╭──

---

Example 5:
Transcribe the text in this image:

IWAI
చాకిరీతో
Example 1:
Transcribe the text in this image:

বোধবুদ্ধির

╰──

Job
Rewrite all the items above, changing "Transcribe" to "Write out" wherever it occurs and leaving everything else the same.

Final result
---

Example 5:
Write out the text in this image:

IWAI
చాకిరీతో
Example 1:
Write out the text in this image:

বোধবুদ্ধির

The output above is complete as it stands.